The transition to a road network analysis with its comparison of street segment loads allowed us to compare different flow populations with much higher granularity. We found that during rush hours, the data sources deviate significantly, which suggests that Twitter flows capture regular trips with purposes other than commuting. The graph-based analysis also shows that Twitter trips are generally much shorter than LODES commutes, which lends support to trip purposes other than direct travel to work as well, even if many of them fall into rush hour times. This interpretation is also supported by the analysis of land use class connections, which again show significant differences between LODES and Twitter. One assumption that is built into the model based on the street network is that the mode of transport is by car, which is implemented via the graph weighting scheme. This skews the results towards car-specific infrastructure like highways, which has to be considered when interpreting them. As one would expect from trips to work, LODES data contain fewer connections between residential areas when compared to Twitter flows. Finally, the proportions of the remaining land use classes point again to differences in trip purpose.
Potential Use in Urban Planning
Transportation planning and policy requires long-range planning that uses demographic forecasting and travel demand modeling to direct infrastructure investments. The existing data sources like the decennial census and its derivative data products such as LODES are well suited to support these analyses. In recent years, the prevalence of volunteered geographic information and similar data sources made available by commercial providers like SeeClickFix [
56], Waze [
57], or, in the case of this study, Twitter, have helped planners and managers undertake just-in-time planning, making adjustments in response to public requests for intervention. We argue that GSND from Twitter can be used to support planning in the three to five-year time frame, to undertake modest capital improvements and other planning and policy interventions that are likely to benefit the public because the data are reliable and immediately usable to planners. Given that Twitter data availability varies significantly over time and the volume declined toward the end of the study period, alternative, more stable data sources of comparable data structure would be beneficial when using these methods in urban planning.

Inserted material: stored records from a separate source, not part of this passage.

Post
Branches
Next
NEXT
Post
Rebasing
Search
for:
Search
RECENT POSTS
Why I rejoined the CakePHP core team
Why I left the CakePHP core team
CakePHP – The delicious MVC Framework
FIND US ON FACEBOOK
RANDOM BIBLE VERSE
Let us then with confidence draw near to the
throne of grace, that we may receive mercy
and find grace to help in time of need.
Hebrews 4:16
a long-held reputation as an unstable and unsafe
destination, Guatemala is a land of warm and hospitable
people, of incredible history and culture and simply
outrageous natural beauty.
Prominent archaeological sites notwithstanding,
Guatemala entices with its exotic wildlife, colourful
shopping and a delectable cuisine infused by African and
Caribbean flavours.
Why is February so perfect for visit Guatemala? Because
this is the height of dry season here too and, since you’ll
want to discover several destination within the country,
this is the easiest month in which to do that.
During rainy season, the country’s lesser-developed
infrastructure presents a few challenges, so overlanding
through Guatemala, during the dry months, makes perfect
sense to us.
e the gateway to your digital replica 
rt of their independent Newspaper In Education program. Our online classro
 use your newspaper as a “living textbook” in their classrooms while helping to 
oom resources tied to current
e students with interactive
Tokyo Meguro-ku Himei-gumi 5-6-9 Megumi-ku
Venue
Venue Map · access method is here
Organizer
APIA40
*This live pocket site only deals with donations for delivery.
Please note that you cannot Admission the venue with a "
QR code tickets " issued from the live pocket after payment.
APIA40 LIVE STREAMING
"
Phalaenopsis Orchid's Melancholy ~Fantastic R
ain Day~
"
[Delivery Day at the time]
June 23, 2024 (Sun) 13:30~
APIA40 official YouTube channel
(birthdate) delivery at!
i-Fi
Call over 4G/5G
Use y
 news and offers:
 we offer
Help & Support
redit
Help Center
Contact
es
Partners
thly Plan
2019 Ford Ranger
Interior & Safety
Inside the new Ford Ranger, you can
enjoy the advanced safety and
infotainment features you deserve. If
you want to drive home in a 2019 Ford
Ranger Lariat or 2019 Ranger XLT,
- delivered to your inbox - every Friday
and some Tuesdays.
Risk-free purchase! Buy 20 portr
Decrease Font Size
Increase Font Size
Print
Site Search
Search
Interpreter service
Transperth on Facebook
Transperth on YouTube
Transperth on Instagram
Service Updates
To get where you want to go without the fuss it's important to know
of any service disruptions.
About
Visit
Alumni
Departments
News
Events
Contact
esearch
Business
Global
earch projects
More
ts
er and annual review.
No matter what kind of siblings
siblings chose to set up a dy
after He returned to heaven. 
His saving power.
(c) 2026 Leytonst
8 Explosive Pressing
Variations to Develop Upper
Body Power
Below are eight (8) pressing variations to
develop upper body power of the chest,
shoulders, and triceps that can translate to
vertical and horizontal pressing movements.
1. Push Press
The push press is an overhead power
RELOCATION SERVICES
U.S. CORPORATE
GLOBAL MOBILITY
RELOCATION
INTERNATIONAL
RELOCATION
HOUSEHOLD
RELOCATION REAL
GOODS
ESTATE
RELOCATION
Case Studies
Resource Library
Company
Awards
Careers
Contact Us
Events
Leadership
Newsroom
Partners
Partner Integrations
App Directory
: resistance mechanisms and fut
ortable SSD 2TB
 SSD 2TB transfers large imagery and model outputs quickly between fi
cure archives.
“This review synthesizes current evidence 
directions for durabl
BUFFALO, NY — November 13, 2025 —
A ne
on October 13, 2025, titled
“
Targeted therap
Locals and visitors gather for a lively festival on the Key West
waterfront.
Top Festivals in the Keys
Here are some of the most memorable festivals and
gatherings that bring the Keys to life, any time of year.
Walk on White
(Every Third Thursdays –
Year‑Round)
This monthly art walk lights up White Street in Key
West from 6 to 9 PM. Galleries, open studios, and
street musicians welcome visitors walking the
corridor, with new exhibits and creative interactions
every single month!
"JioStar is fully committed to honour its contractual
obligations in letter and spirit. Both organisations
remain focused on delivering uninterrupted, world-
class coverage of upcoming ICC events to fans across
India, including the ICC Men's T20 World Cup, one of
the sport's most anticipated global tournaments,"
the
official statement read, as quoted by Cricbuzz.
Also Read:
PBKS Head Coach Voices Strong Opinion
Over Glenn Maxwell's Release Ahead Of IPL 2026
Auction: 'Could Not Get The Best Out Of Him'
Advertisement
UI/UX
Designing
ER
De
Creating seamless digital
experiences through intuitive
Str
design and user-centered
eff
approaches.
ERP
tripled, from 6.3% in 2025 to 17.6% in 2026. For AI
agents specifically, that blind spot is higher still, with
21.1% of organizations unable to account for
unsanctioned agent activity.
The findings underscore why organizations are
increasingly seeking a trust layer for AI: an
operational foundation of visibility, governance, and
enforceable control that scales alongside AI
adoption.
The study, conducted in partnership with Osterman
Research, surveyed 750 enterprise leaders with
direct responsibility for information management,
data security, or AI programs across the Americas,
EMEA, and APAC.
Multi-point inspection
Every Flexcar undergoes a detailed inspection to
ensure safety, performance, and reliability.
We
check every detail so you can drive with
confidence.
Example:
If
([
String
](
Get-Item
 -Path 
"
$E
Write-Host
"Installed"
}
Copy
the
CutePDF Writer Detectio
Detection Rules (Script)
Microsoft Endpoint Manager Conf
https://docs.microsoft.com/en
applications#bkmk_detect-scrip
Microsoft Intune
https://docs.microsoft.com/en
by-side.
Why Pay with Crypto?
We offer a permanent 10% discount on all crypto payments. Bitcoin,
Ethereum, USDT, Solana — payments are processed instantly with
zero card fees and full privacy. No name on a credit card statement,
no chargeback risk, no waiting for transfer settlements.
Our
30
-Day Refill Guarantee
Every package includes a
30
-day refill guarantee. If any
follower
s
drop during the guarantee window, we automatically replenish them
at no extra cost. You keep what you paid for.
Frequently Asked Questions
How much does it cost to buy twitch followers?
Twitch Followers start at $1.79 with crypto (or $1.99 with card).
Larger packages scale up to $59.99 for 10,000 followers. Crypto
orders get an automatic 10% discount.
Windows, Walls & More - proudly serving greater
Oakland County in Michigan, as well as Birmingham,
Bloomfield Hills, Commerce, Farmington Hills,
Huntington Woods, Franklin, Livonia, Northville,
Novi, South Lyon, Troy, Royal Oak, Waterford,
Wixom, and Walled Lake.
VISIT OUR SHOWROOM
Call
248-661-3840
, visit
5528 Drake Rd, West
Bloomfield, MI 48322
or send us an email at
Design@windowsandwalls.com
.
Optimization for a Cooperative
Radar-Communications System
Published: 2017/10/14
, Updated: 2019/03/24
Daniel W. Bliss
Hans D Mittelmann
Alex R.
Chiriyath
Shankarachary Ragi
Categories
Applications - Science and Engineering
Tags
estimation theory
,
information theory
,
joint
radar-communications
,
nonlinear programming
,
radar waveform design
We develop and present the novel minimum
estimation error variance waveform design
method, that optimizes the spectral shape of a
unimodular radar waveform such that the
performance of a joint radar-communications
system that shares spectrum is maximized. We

Given that only 16.6% of vehicle trips on U.S. streets are work-related [
8], the remaining 83.4% of trips are not addressed by the LODES data. As we could show in our large-scale, region-based comparisons, Twitter-derived trips differ in their spatiotemporal characteristics from work- related ones, which raises questions about the validity of transportation models purely based on LODES data. There is an obvious need for data that complements LODES and captures the remaining flows at a comparable spatial scale. We suggest that the methods presented in this article are a step toward the development of such a dataset. Another important finding, however, is the high correlation between Twitter and LODES flows on the street segment level. Given that the general-purpose Twitter flows and commuter-based LODES flows are similar on this scale, we can conclude that LODES flows do not only represent commuter travel, but are also appropriate for general-purpose transportation modeling.